Two and probably three major glaciers visited Yosemite Valley, with long intervals of milder climate between. For the seasons in Yosemite then were only two, the ice years and the nice years. One of these glaciers which filled the Valley ended in Bridal Veil Meadows, stopped by El Capitan on one side and Cathedral Rock on the other. The second pushed through these barriers almost as far as El Portal. And as they came and went they cut giant stairways in the river-beds. Vernal and Nevada Falls are a splendid example of these steps, with a hollow or tread beneath each which once held a lake as the ice melted and receded. Tenaya Canyon descended in four levels, in each of which a lake once stood, the lowest and longest being Mirror Lake, which is slowly filling in now with sediment brought down by the river. Little Yosemite Valley, like Yosemite Valley itself, was once filled to the brim with water left in the wake of the melting glaciers. The High Sierras are still dotted with glacial tarns which are slowly giving way to meadows. Infinitesimal changes become drastic when they accumulate through thousands of years. Marshes become meadows, and meadows give way to the forests, which in turn climb up the granite peaks. Time is unmeasured in the mountains, where Nature moves majestically, a hundred years to one of Man’s brief days.

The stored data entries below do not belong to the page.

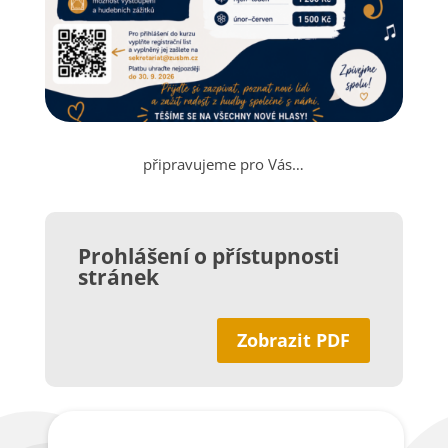
připravujeme pro Vás…
Prohlášení o přístupnosti
stránek
Zobrazit PDF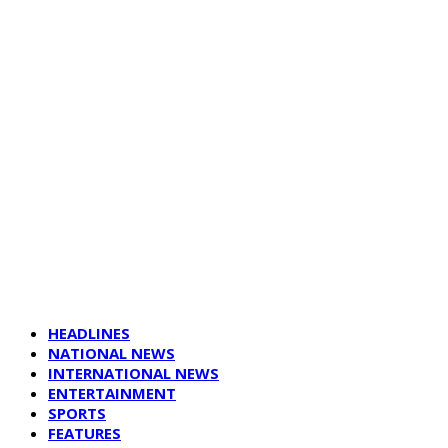
HEADLINES
NATIONAL NEWS
INTERNATIONAL NEWS
ENTERTAINMENT
SPORTS
FEATURES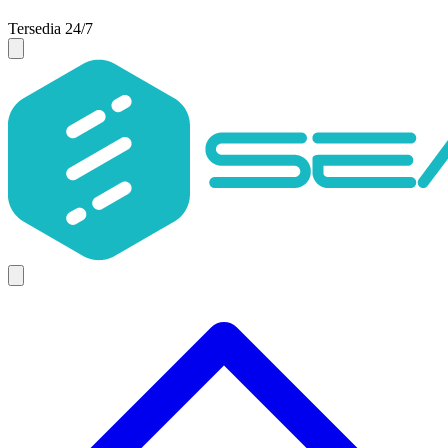
Tersedia 24/7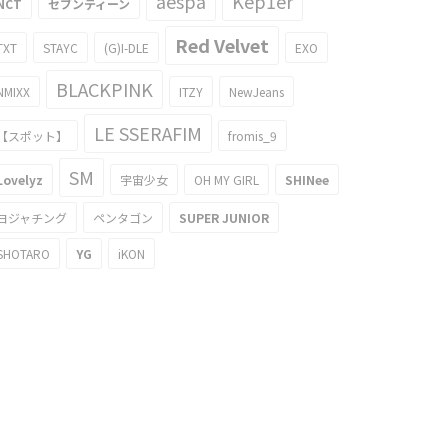
aespa
Kep1er
NCT
セブンティーン
Red Velvet
TXT
STAYC
(G)I-DLE
EXO
BLACKPINK
NMIXX
ITZY
NewJeans
LE SSERAFIM
【スポット】
fromis_9
SM
Lovelyz
宇宙少女
OH MY GIRL
SHINee
ヨジャチング
ペンタゴン
SUPER JUNIOR
SHOTARO
YG
iKON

Roughly speaking, then, Yosemite was formed first by an uplift which made the Sierras, then by stream erosion which cut the Valley, and finally by ice, which carved it deeper and scraped it smoother. But in its final analysis the features of Yosemite as we know them today, Cathedral Spires, Three Brothers, El Capitan, and the Royal Arches, were determined by the very substance of which they are made, their rocky structure, or “bones.”

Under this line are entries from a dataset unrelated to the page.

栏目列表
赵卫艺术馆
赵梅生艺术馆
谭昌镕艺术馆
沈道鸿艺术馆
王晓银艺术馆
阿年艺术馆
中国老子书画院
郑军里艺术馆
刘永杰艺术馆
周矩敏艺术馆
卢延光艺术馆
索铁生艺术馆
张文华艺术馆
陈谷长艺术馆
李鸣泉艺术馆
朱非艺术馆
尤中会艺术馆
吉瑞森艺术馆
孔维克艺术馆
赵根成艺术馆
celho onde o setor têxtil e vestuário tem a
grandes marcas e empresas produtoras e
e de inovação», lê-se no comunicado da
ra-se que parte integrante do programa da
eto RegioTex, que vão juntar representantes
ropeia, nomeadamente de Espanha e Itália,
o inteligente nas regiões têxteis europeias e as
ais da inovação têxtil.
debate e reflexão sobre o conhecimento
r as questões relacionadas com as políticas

Granite is one of the hardest substances in the world, pushed up from the very heart of the earth. Where the rock was pushed up in great solid masses, with few fissures, or cracks, it was better able to stand erosion, grinding, and weathering, and by the tearing away of less resistant rocks around them such masses as El Capitan and Sentinel Rock were etched out against the skyline.

Where those fissures or cleavage joints were vertical, great slabs of stone were more easily plucked out, forming the sheer, straight cliffs. Where the joints were curved we find the domes and spires and arches of Yosemite, which resisted the glacial plucking. Hummocks, too, have been rounded into domes by the action of water freezing in the joint cracks, causing expansion and the shaling off of thick layers of rock like a peeling.

“What happened to Half Dome?”

Everyone wonders that, of course, for there is something so fragmentary about its shape it is difficult to believe it wasn’t formed by some special cataclysm. The Indians tried to explain it through their legends. Scientists have explained it repeatedly, but for a long time they could not agree upon which explanation to accept! Rangers have even explained it to credulous tourists by telling them it was made by a glacier, which has gone back now for the other half!

But the simple explanation seems to be that Half Dome is made up of two systems of joints, one curved, the other vertical. Double-jointed! And so it presents a flat surface on one side, smoothed off by the glaciers, and a rounded one on the other, which, through long weathering, has cast off successive shells, like an onion, or an artichoke.

This process of exfoliation is going on all the time, and some day the world will awaken to discover that the overhang or eyebrow on Half Dome has vanished, for that, scientists believe, is the next scale to fall. But when this happens it will no longer concern us, or our children, and probably not even our children’s children.